Exercise prompt
Check every line below, and copy those that include "knee".

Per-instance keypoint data
▼

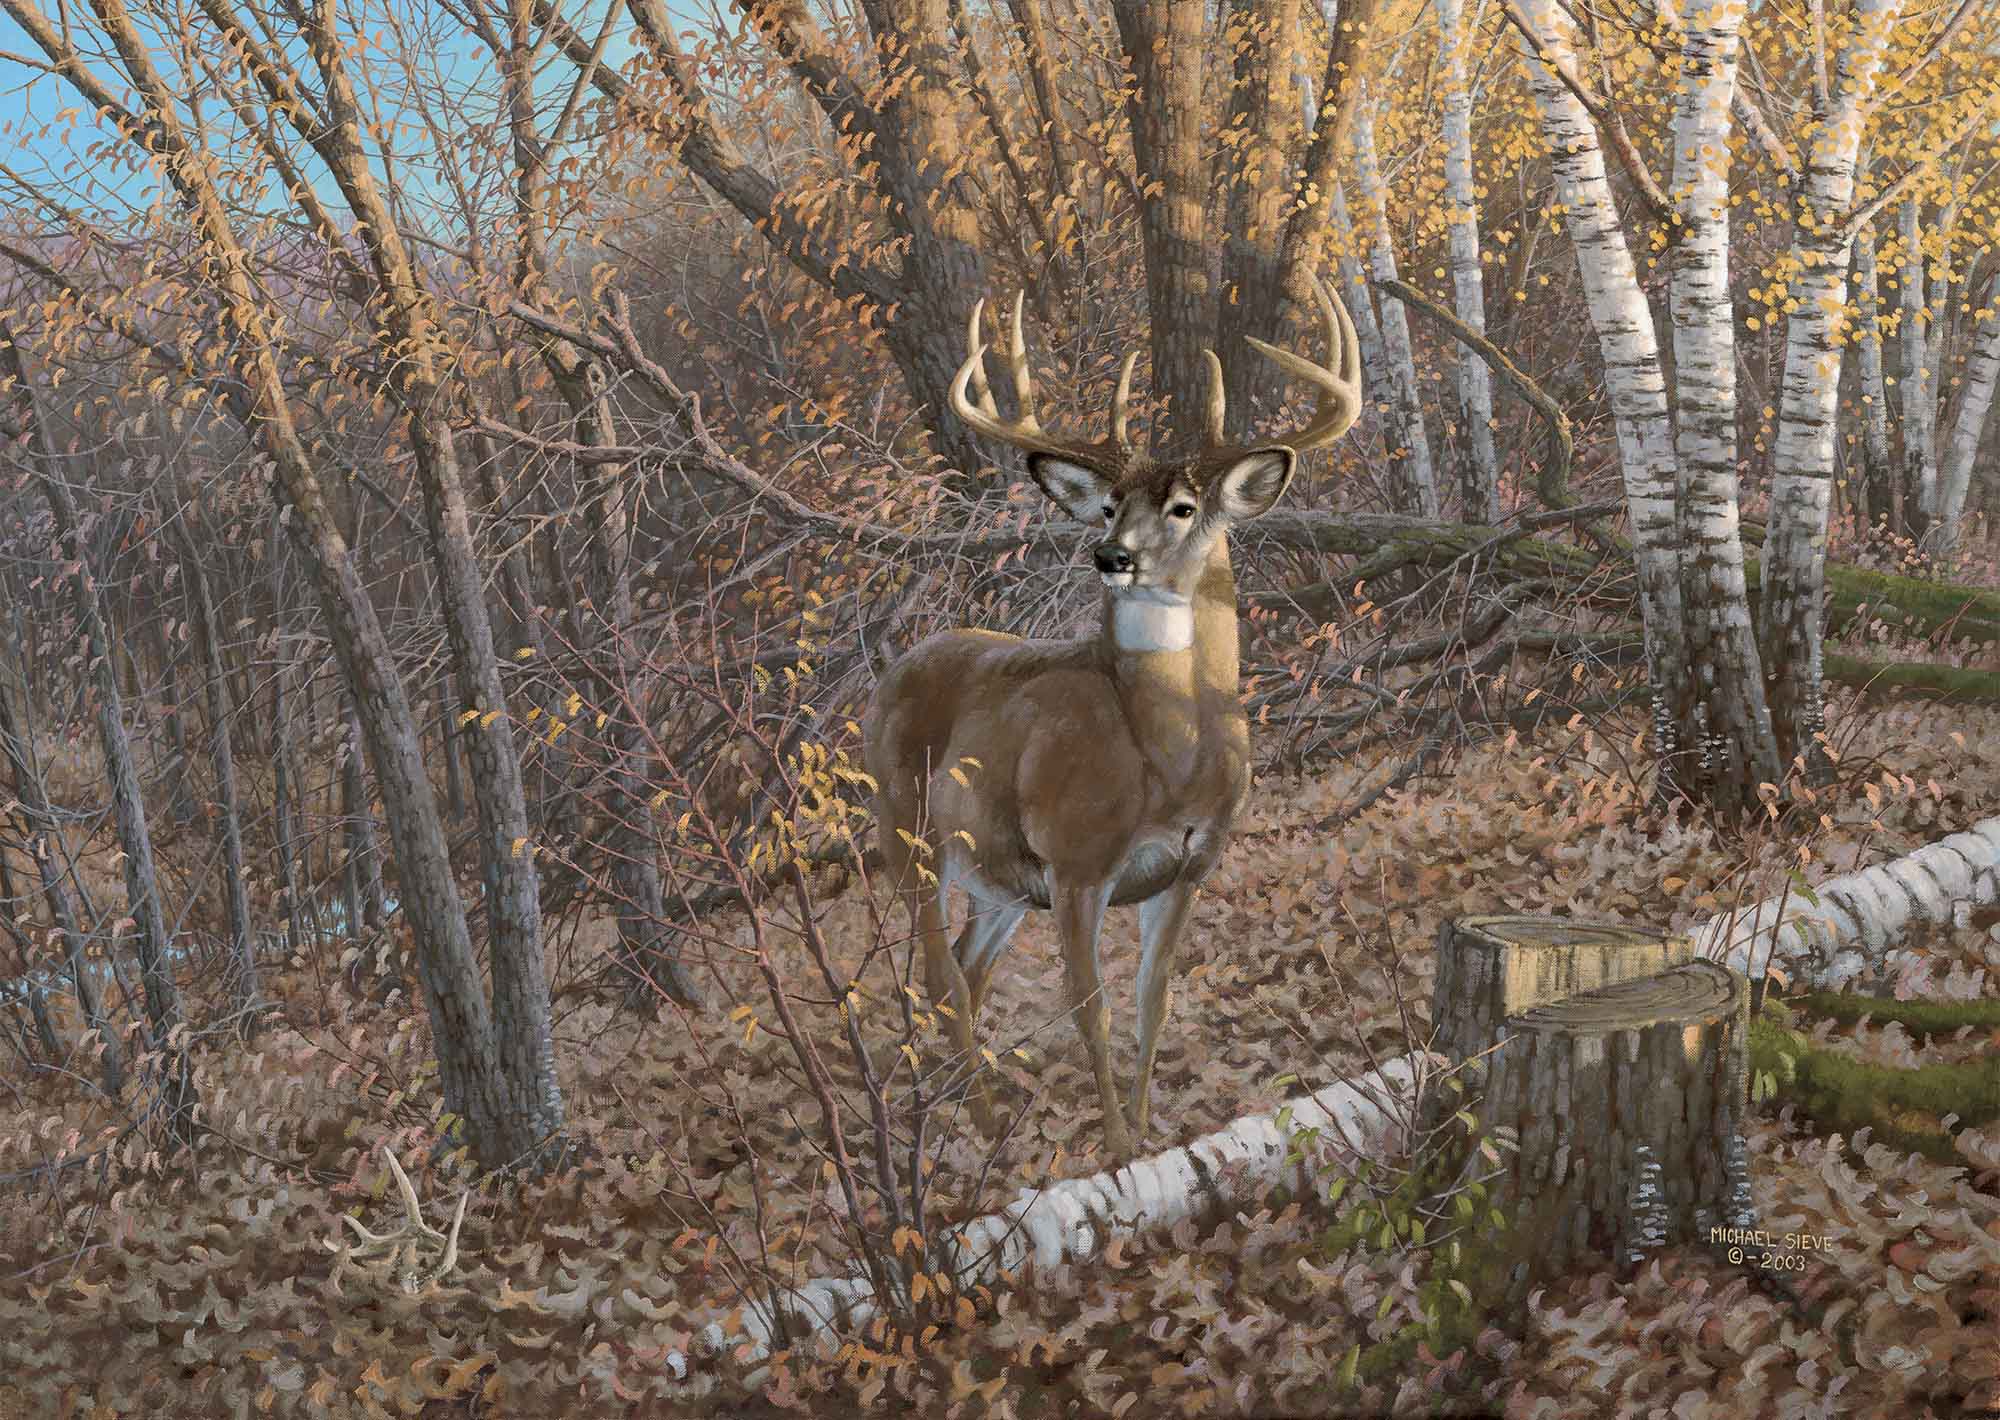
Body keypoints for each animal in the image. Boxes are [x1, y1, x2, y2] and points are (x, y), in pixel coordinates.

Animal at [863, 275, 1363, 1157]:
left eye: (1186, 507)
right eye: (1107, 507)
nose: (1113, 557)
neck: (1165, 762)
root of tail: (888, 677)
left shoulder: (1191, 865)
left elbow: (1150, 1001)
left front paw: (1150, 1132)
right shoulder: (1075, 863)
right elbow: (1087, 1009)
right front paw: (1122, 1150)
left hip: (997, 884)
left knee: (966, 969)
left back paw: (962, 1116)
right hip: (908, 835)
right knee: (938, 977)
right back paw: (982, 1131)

▲
▼

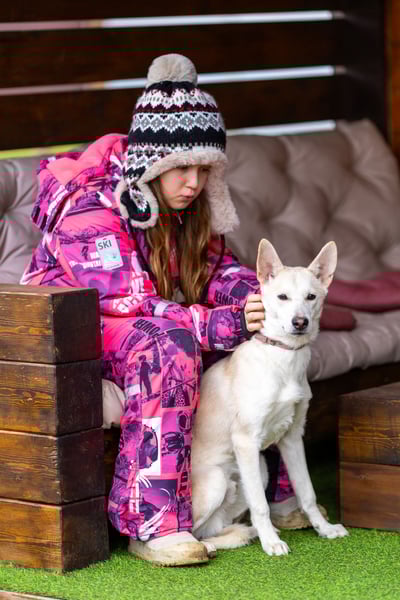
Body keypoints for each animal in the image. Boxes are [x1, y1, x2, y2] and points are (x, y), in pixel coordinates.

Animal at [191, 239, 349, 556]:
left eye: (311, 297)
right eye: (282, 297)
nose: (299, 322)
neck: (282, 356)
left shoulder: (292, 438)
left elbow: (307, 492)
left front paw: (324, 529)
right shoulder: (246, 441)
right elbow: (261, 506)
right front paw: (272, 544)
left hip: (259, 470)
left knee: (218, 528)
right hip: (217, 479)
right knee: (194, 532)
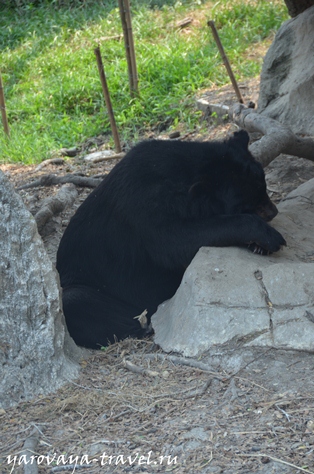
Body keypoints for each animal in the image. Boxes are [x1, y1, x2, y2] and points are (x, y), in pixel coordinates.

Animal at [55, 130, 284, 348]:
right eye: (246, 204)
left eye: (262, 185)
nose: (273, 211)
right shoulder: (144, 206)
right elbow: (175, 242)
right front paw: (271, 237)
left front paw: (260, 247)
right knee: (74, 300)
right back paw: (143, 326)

▲
▼

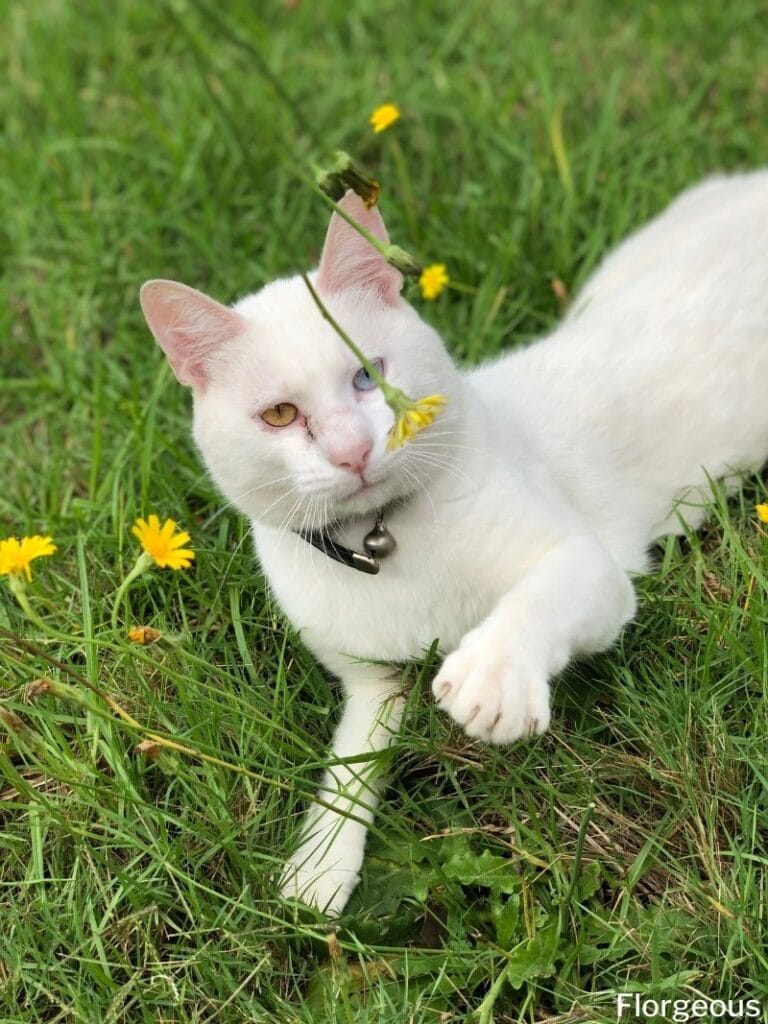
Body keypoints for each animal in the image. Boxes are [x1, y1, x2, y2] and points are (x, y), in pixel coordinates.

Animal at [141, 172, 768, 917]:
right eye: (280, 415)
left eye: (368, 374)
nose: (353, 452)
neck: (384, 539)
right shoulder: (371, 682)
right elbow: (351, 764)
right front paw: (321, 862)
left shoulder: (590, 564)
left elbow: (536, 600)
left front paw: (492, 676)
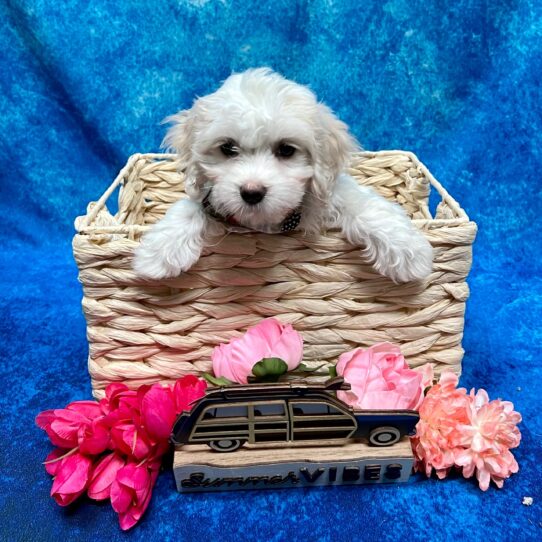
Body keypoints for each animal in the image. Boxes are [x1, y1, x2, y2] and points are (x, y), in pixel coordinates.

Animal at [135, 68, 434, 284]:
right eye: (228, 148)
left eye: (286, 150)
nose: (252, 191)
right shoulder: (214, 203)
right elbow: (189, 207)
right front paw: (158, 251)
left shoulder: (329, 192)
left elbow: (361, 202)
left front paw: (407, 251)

▲

Answer to the problem
left knee: (966, 969)
right knee: (938, 977)
left knee: (218, 528)
right knee: (194, 532)
right knee: (74, 300)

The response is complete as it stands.